A Push into Sports Rights Requires Streaming-Specific AdsCase Study
Media companies are pouring billions into live sports rights. But when Coco Gauff is playing in primetime at the US Open, and the screen reads “We’ll be right back,” something’s gone wrong.

Even the most high-profile sports moments are still being underserved on streaming. The root of the problem is that most media companies are applying old-school monetization tactics to a completely different format.
The infrastructure gap
Too often, broadcasters are still selling linear-first ad buys and then piping those ads into streaming with no adjustments. When a brand blocks a DMA or doesn’t have creative for CTV, that impression goes unfilled. No backup plan. No in-stream alternative.

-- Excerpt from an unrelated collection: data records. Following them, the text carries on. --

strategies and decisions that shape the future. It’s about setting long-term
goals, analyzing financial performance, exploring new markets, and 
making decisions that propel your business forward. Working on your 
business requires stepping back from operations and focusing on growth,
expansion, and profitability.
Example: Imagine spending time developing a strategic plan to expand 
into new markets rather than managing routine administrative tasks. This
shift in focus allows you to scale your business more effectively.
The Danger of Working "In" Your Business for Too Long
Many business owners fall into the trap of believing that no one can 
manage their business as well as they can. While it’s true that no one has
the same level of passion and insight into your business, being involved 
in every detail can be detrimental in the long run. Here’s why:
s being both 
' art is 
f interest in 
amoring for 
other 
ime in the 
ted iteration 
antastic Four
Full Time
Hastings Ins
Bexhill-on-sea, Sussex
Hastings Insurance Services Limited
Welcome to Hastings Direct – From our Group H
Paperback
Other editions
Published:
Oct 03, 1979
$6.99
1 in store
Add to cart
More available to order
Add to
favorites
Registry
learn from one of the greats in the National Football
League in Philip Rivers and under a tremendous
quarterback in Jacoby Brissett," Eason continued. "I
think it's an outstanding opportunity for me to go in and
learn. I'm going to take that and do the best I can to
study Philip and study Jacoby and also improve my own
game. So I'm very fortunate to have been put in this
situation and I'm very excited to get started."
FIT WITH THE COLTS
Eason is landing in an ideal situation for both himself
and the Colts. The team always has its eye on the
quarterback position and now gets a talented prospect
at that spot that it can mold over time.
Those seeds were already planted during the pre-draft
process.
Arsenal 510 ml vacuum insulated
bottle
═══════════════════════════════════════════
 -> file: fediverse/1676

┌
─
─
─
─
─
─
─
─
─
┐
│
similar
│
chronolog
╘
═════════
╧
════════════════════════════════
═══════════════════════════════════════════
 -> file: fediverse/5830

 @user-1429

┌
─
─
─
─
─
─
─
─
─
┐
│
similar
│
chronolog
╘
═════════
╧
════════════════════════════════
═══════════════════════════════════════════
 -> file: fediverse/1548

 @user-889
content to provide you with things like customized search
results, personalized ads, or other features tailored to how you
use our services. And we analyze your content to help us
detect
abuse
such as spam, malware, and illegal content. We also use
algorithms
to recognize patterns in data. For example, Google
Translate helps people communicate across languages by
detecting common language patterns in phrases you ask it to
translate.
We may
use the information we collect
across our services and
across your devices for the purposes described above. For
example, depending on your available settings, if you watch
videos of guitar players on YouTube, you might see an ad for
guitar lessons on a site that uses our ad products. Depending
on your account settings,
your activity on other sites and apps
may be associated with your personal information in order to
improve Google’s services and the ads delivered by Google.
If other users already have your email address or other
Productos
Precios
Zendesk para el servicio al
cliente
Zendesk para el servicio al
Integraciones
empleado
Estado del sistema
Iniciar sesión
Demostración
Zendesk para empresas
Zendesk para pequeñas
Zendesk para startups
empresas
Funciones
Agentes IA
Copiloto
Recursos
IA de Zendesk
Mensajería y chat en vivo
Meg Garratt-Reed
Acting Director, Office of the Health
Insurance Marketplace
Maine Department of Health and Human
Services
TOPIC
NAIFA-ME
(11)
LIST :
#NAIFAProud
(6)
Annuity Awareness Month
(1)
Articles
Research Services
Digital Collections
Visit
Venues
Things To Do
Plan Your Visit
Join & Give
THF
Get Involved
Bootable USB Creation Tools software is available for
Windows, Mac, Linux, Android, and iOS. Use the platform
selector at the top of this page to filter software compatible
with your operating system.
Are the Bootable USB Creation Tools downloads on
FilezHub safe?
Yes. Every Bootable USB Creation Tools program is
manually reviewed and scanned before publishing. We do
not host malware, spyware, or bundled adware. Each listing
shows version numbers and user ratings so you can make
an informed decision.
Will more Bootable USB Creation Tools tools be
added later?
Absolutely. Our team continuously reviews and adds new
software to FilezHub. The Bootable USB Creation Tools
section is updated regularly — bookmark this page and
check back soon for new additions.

That kind of setup might fly during a rerun of a sitcom. But when you’re dealing with live sports, which are high-attention, high-value, highly monetizable moments, it’s a massive miss. This is how revenue seeps through the cracks. When this happens at scale, it’s a major missed opportunity.
The stakes are higher than ever
ESPN is investing heavily in its new direct-to-consumer app. Fox has it’s major new platform, Fox One.
Tens of millions of impressions are on the line every weekend, no matter what sport is in season. Advertisers want them. Viewers are showing up. But unless you have the infrastructure to properly sell and deliver into streaming environments, you’re leaving value on the table.
Subscription alone won’t cover the cost of sports rights. And neither will outdated ad models.
What media companies need
We can’t just copy and paste TV tactics onto streaming. We need:
- Dedicated sales models for digital
- Ad formats built for the stream, like Picture-in-Picture, L-Bar, and context-aware overlays
- Server-side ad insertion (SSAI) that ensures delivery even when direct-sold campaigns fall short

This is exactly the infrastructure Transmit is built to provide. We create incremental inventory inside the stream that monetizes high-value moments without interrupting the viewer experience.
The bottom line
Audiences are turning to streaming more than linear to watch live sports for the first time ever. Advertisers want to meet those audiences in high-attention moments. Media companies need to invest in streaming as a long-term strategy.
But if we don’t solve the monetization layer, those big bets won’t pay off.
Streaming is a different game. The sooner we build for it, the better we’ll play.